● ACTIVITY
Using the query-request page below, answer the following:
(a) What does Quarry lack access to that keeps it from answering queries that require checking wikitext?
(b) Which kinds of AFC helper script edits does Cryptic recommend tagging, and which should be left untagged?
(c) How many users had at least one likely AFC review edit in the last week, and how many total edits do they have among them?

SELECTED EXTRACT: Begin

This is a page for requesting one-off database queries for certain criteria. Users who are interested and able to perform SQL queries on the projects can provide results from the Quarry website.

You may also be interested in the following:

Quarry does not have access to page content, so queries which require checking wikitext cannot be answered with Quarry. However, someone may be able to assist by using Quarry in another way (e.g. checking the table of category links rather than the "Category:" text) or suggest an alternative tool.

AfC review's 25th review[edit]

I would like to find all new AfC reviewers who recently hit some review threshold (see this discussion). I'd operationalize this as something like "All users with their first AfC review under 6 months ago and their 25th review within the last week", but if something with a similar effect is technically easier I'm not attached to the specific formulation. @Novem Linguae directed me here to see if someone could help write a query; they say the typical way to grab AfC reviews, which isn't a formally logged action, is to look at edit summaries, e.g. here. Rusalkii (talk) 00:20, 24 February 2024 (UTC)[reply]

To start with, this can't possibly see afc reviews where the underlying page has been deleted (including where the redirect left from draft or, more likely userspace, has been deleted) - edit summaries of deleted revisions aren't exposed to the toolforge replicas. And searching revision, which is necessary if you're looking more than 30 days back, without some way to drastically narrow the search space isn't feasible. "Only users who've had at least one matching edit summary in the last week" may or may not be sufficient, we'll see. These actions should really, really be tagged; go ask at WP:EFR, if leaving such edit summaries without using the actual tool are to be counted, or change the tool if not. —Cryptic 02:20, 24 February 2024 (UTC)[reply]
The AFC helper script that accepts/declines/rejects drafts makes a variety of edits, including to: drafts, the log page at Wikipedia:Articles for creation/recent, sometimes a userspace log depending on the user's preferences (example: User:Novem Linguae/AfC log), and user talk pages. Which edits would be most helpful to tag? Or do you recommend tagging all of them? Also, tags are different than edit filters right? I could just make a tag at Special:Tags and update AFCH's code, and not need to use an edit filter at all, correct? –Novem Linguae (talk) 02:44, 24 February 2024 (UTC)[reply]
I'd tag accepts and declines but not comments, log pages, or user talk pages, probably with a separate tag for accepts and declines/rejects. Yes, they're very different; I mention edit filters because they can add tags even if someone doesn't use the tool. —Cryptic 02:59, 24 February 2024 (UTC)[reply]
To give you some idea of the scope of the problem, quarry:query/80638. There's 118 users with at least one vaguely-likely-to-be-an-AFC-review edit in the last week; among them, they have 10.8 million total edits. Each of those edits has to be looked at to see if the edit summary matches. (Well, not quite all - I can exclude edits from before 11 December 2009, the first revision of what became the AFCH script. But most of them.) Even limiting it to one of the sets of users with lower edit count is going to take a long time.

SELECTED EXTRACT: End
SUPPLIED INFORMATION: Begin

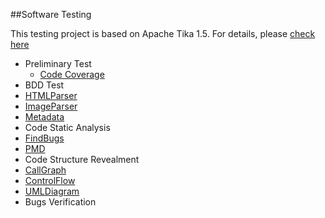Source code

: ##Software Testing

This testing project is based on Apache Tika 1.5. For details, please [check here](http://tika.apache.org/)

* Preliminary Test
  * [Code Coverage](https://github.com/kanrourou/software-testing/tree/master/code%20coverage)
* BDD Test
 * [HTMLParser](https://github.com/kanrourou/software-testing/tree/master/src/BDDTestcases/HtmlParserTestCases)
 * [ImageParser](https://github.com/kanrourou/software-testing/tree/master/src/BDDTestcases/ImageParserTestCases)
 * [Metadata](https://github.com/kanrourou/software-testing/tree/master/src/BDDTestcases/MetadataTestCases)
* Code Static Analysis
 * [FindBugs](https://github.com/kanrourou/software-testing/tree/master/code%20static%20analyzer/report/FindBugs)
 * [PMD](https://github.com/kanrourou/software-testing/tree/master/code%20static%20analyzer/report/PMD)
* Code Structure Revealment
 * [CallGraph](https://github.com/kanrourou/software-testing/tree/master/Reverse%20Engineering/CallGraph_tika-core)
 * [ControlFlow](https://github.com/kanrourou/software-testing/tree/master/Reverse%20Engineering/Control_Flow_Graphs)
 * [UMLDiagram](https://github.com/kanrourou/software-testing/tree/master/Reverse%20Engineering/UML_Class_Diagrams)
* Bugs Verification
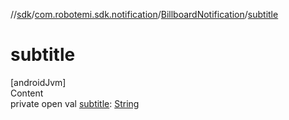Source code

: //[sdk](../../../index.md)/[com.robotemi.sdk.notification](../index.md)/[BillboardNotification](index.md)/[subtitle](subtitle.md)



# subtitle  
[androidJvm]  
Content  
private open val [subtitle](subtitle.md): [String](https://developer.android.com/reference/kotlin/java/lang/String.html)  



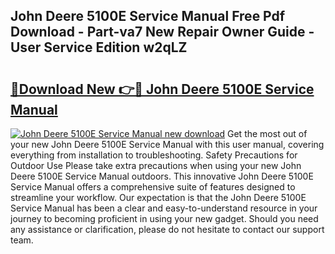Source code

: ## John Deere 5100E Service Manual Free Pdf Download - Part-va7 New Repair Owner Guide - User Service Edition w2qLZ

# <h2><a href="http://bc87650.oget.top/?id=John+Deere+5100E+Service+Manual">🔗Download New 👉🔴 John Deere 5100E Service Manual</a></h2>

[![John Deere 5100E Service Manual new download](https://i.imgur.com/5g1atiW.png)](http://bc87650.oget.top/?id=John+Deere+5100E+Service+Manual)
Get the most out of your new John Deere 5100E Service Manual with this user manual, covering everything from installation to troubleshooting. Safety Precautions for Outdoor Use Please take extra precautions when using your new John Deere 5100E Service Manual outdoors. This innovative John Deere 5100E Service Manual offers a comprehensive suite of features designed to streamline your workflow. Our expectation is that the John Deere 5100E Service Manual has been a clear and easy-to-understand resource in your journey to becoming proficient in using your new gadget. Should you need any assistance or clarification, please do not hesitate to contact our support team.
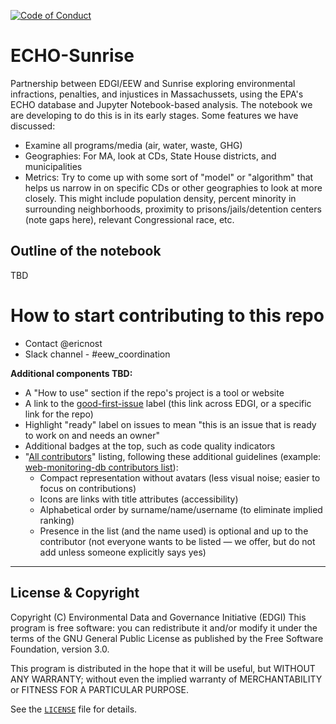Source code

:  [![Code of Conduct](https://img.shields.io/badge/%E2%9D%A4-code%20of%20conduct-blue.svg?style=flat)](https://github.com/edgi-govdata-archiving/overview/blob/master/CONDUCT.md)

# ECHO-Sunrise
Partnership between EDGI/EEW and Sunrise exploring environmental infractions, penalties, and injustices in Massachussets, using the EPA's ECHO database and Jupyter Notebook-based analysis. The notebook we are developing to do this is in its early stages. Some features we have discussed:

- Examine all programs/media (air, water, waste, GHG)
- Geographies: For MA, look at CDs, State House districts, and municipalities
- Metrics: Try to come up with some sort of "model" or "algorithm" that helps us narrow in on specific CDs or other geographies to look at more closely. This might include population density, percent minority in surrounding neighborhoods, proximity to prisons/jails/detention centers (note gaps here), relevant Congressional race, etc.

## Outline of the notebook
TBD

# How to start contributing to this repo
* Contact @ericnost
* Slack channel - #eew_coordination

**Additional components TBD:**
* A "How to use" section if the repo's project is a tool or website
* A link to the [good-first-issue](https://github.com/issues?q=is%3Aopen+is%3Aissue+label%3Agood-first-issue+user%3Aedgi-govdata-archiving) label (this link across EDGI, or a specific link for the repo)
* Highlight "ready" label on issues to mean "this is an issue that is ready to work on and needs an owner"
* Additional badges at the top, such as code quality indicators
* "[All contributors](https://github.com/kentcdodds/all-contributors#emoji-key)" listing, following these additional guidelines (example: [web-monitoring-db contributors list](https://github.com/edgi-govdata-archiving/web-monitoring-db#contributors)):
  - Compact representation without avatars (less visual noise; easier to focus on contributions)
  - Icons are links with title attributes (accessibility)
  - Alphabetical order by surname/name/username (to eliminate implied ranking)
  - Presence in the list (and the name used) is optional and up to the contributor (not everyone wants to be listed — we offer, but do not add unless someone explicitly says yes)

---

## License & Copyright

Copyright (C) <year> Environmental Data and Governance Initiative (EDGI)
This program is free software: you can redistribute it and/or modify it under the terms of the GNU General Public License as published by the Free Software Foundation, version 3.0.

This program is distributed in the hope that it will be useful, but WITHOUT ANY WARRANTY; without even the implied warranty of MERCHANTABILITY or FITNESS FOR A PARTICULAR PURPOSE.

See the [`LICENSE`](/LICENSE) file for details.
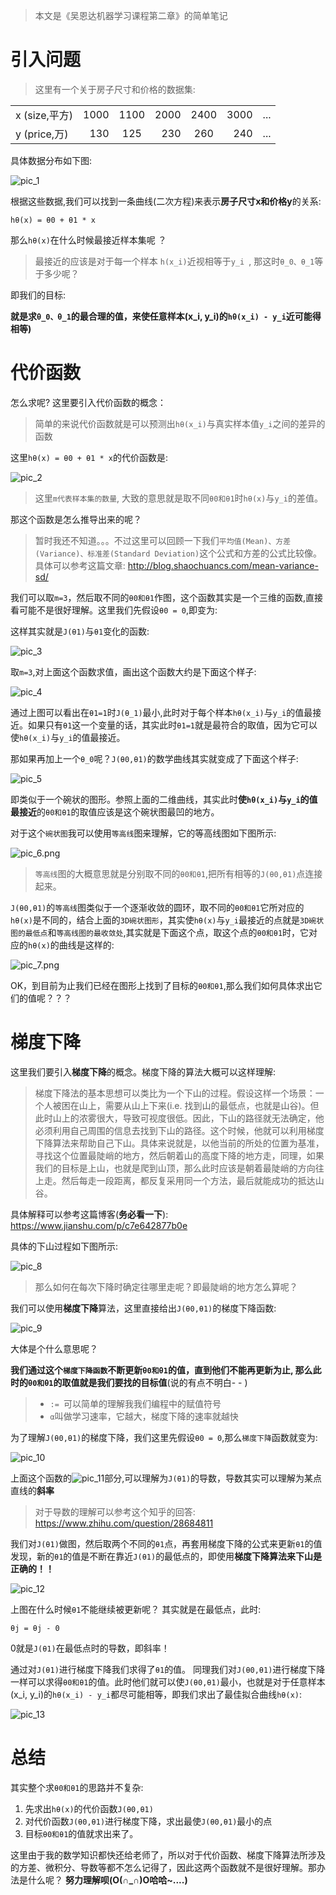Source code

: 
>本文是《吴恩达机器学习课程第二章》的简单笔记 

# 引入问题

>这里有一个关于房子尺寸和价格的数据集:

|  |  |  |||||
| :-----| ----: | :----: | ----: | :----: |----: | :----: |
| x (size,平方) | 1000| 1100 |2000|2400|3000|...|
| y (price,万) | 130 | 125 |230|260|240|...|

具体数据分布如下图:

![pic_1](pic_1.png)

根据这些数据,我们可以找到一条曲线(二次方程)来表示**房子尺寸x和价格y**的关系:

`hθ(x) = θ0 + θ1 * x`

那么`hθ(x)`在什么时候最接近样本集呢 ？

>最接近的应该是对于每一个样本 `h(x_i)`近视相等于`y_i `, 那这时`θ_0、θ_1`等于多少呢？

即我们的目标:

**就是求`θ_0、θ_1`的最合理的值，来使任意样本(x_i, y_i)的`hθ(x_i) - y_i`近可能得相等)**

# 代价函数

怎么求呢? 这里要引入代价函数的概念：

>简单的来说代价函数就是可以预测出`hθ(x_i)`与真实样本值`y_i`之间的差异的函数

这里`hθ(x) = θ0 + θ1 * x`的代价函数是:

![pic_2](pic_2.png)

>这里`m代表样本集的数量`, 大致的意思就是取不同`θ0和θ1`时`hθ(x)`与`y_i`的差值。

那这个函数是怎么推导出来的呢？ 

>暂时我还不知道。。。不过这里可以回顾一下我们`平均值(Mean)、方差(Variance)、标准差(Standard Deviation)`这个公式和方差的公式比较像。具体可以参考这篇文章: http://blog.shaochuancs.com/mean-variance-sd/

我们可以取`m=3`，然后取不同的`θ0和θ1`作图，这个函数其实是一个三维的函数,直接看可能不是很好理解。这里我们先假设`θ0 = 0`,即变为:

这样其实就是`J(θ1)`与`θ1`变化的函数:

![pic_3](pic_3.png)

取`m=3`,对上面这个函数求值，画出这个函数大约是下面这个样子:

![pic_4](pic_4.png)

通过上图可以看出在`θ1=1`时`J(θ_1)`最小,此时对于每个样本`hθ(x_i)`与`y_i`的值最接近。如果只有`θ1`这一个变量的话，其实此时`θ1=1`就是最符合的取值，因为它可以使`hθ(x_i)`与`y_i`的值最接近。

那如果再加上一个`θ_0`呢？`J(θ0,θ1)`的数学曲线其实就变成了下面这个样子:

![pic_5](pic_5.png)


即类似于一个碗状的图形。参照上面的二维曲线，其实此时**使`hθ(x_i)`与`y_i`的值最接近**的`θ0和θ1`的取值应该是这个碗状图最凹的地方。

对于这个`碗状图`我可以使用`等高线`图来理解，它的等高线图如下图所示:

![pic_6.png](pic_6.png)

>`等高线`图的大概意思就是分别取不同的`θ0和θ1`,把所有相等的`J(θ0,θ1)`点连接起来。

`J(θ0,θ1)`的`等高线`图类似于一个逐渐收敛的圆环，取不同的`θ0和θ1`它所对应的`hθ(x)`是不同的，结合上面的`3D碗状图形`，其实使`hθ(x)`与`y_i`最接近的点就是`3D碗状图的最低点`和`等高线图的最收敛处`,其实就是下面这个点，取这个点的`θ0和θ1`时，它对应的`hθ(x)`的曲线是这样的:

![pic_7.png](pic_7.png)

OK，到目前为止我们已经在图形上找到了目标的`θ0和θ1`,那么我们如何具体求出它们的值呢？？？

# 梯度下降

这里我们要引入**梯度下降**的概念。梯度下降的算法大概可以这样理解:

>梯度下降法的基本思想可以类比为一个下山的过程。假设这样一个场景：一个人被困在山上，需要从山上下来(i.e. 找到山的最低点，也就是山谷)。但此时山上的浓雾很大，导致可视度很低。因此，下山的路径就无法确定，他必须利用自己周围的信息去找到下山的路径。这个时候，他就可以利用梯度下降算法来帮助自己下山。具体来说就是，以他当前的所处的位置为基准，寻找这个位置最陡峭的地方，然后朝着山的高度下降的地方走，同理，如果我们的目标是上山，也就是爬到山顶，那么此时应该是朝着最陡峭的方向往上走。然后每走一段距离，都反复采用同一个方法，最后就能成功的抵达山谷。

具体解释可以参考这篇博客(**务必看一下**): https://www.jianshu.com/p/c7e642877b0e  

具体的下山过程如下图所示:

![pic_8](pic_8.png)

>那么如何在每次下降时确定往哪里走呢？即最陡峭的地方怎么算呢？

我们可以使用**梯度下降**算法，这里直接给出`J(θ0,θ1)`的梯度下降函数:

![pic_9](pic_9.png)

大体是个什么意思呢？

**我们通过这个`梯度下降函数`不断更新`θ0和θ1`的值，直到他们不能再更新为止, 那么此时的`θ0和θ1`的取值就是我们要找的目标值**(说的有点不明白- - )

>- `:= `可以简单的理解我我们编程中的赋值符号
>- `α`叫做学习速率，它越大，梯度下降的速率就越快 

为了理解`J(θ0,θ1)`的梯度下降，我们这里先假设`θ0 = 0`,那么`梯度下降`函数就变为:

![pic_10](pic_10.png)

上面这个函数的![pic_11](pic_11.png)部分,可以理解为`J(θ1)`的导数，导数其实可以理解为某点直线的**斜率**

>对于导数的理解可以参考这个知乎的回答: https://www.zhihu.com/question/28684811

我们对`J(θ1)`做图，然后取两个不同的`θ1`点，再套用梯度下降的公式来更新`θ1`的值发现，新的`θ1`的值是不断在靠近`J(θ1)`的最低点的，即使用**梯度下降算法来下山是正确的！！**

![pic_12](pic_12.png)

上图在什么时候`θ1`不能继续被更新呢？ 其实就是在最低点，此时:

`θj = θj - 0`

0就是`J(θ1)`在最低点时的导数，即斜率！

通过对`J(θ1)`进行梯度下降我们求得了`θ1`的值。 同理我们对`J(θ0,θ1)`进行梯度下降一样可以求得`θ0和θ1`的值。此时他们就可以使`J(θ0,θ1)`最小，也就是对于任意样本(x_i, y_i)的`hθ(x_i) - y_i`都尽可能相等，即我们求出了最佳拟合曲线`hθ(x)`:

![pic_13](pic_13.png)


# 总结

其实整个求`θ0和θ1`的思路并不复杂:

1. 先求出`hθ(x)`的代价函数`J(θ0,θ1)`
2. 对代价函数`J(θ0,θ1)`进行梯度下降，求出最使`J(θ0,θ1)`最小的点
3. 目标`θ0和θ1`的值就求出来了。

这里由于我的数学知识都快还给老师了，所以对于代价函数、梯度下降算法所涉及的方差、微积分、导数等都不怎么记得了，因此这两个函数就不是很好理解。那办法是什么呢？ **努力理解呗(O(∩_∩)O哈哈~....)**


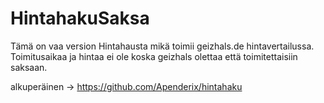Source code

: # HintahakuSaksa

Tämä on vaa version Hintahausta mikä toimii geizhals.de hintavertailussa. Toimitusaikaa ja hintaa ei ole koska geizhals olettaa että toimitettaisiin saksaan.

alkuperäinen -> https://github.com/Apenderix/hintahaku
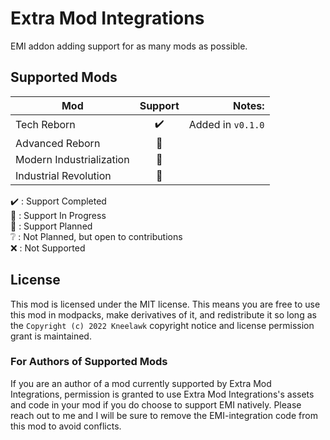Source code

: # Extra Mod Integrations

EMI addon adding support for as many mods as possible.

## Supported Mods

| Mod                      |        Support        |            Notes: |
|--------------------------|:---------------------:|------------------:|
| Tech Reborn              |  :heavy_check_mark:   | Added in `v0.1.0` |
| Advanced Reborn          | :black_square_button: |                   |
| Modern Industrialization | :black_square_button: |                   |
| Industrial Revolution    | :black_square_button: |                   |

:heavy_check_mark: : Support Completed<br>
:construction: : Support In Progress<br>
:black_square_button: : Support Planned<br>
:grey_question: : Not Planned, but open to contributions<br>
:x: : Not Supported<br>

## License

This mod is licensed under the MIT license. This means you are free to use this mod in modpacks, make derivatives of it,
and redistribute it so long as the `Copyright (c) 2022 Kneelawk` copyright notice and license permission grant is
maintained.

### For Authors of Supported Mods

If you are an author of a mod currently supported by Extra Mod Integrations, permission is granted to use Extra Mod
Integrations's assets and code in your mod if you do choose to support EMI natively. Please reach out to me and I will
be sure to remove the EMI-integration code from this mod to avoid conflicts.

SUPPLIED INFORMATION: End

● RESULT OF THIS TASK
(a) Page content.
(b) Accepts and declines should be tagged, probably with a separate tag for accepts and for declines/rejects. Comments, log pages and user talk pages should not be tagged.
(c) 118 users, with 10.8 million total edits among them.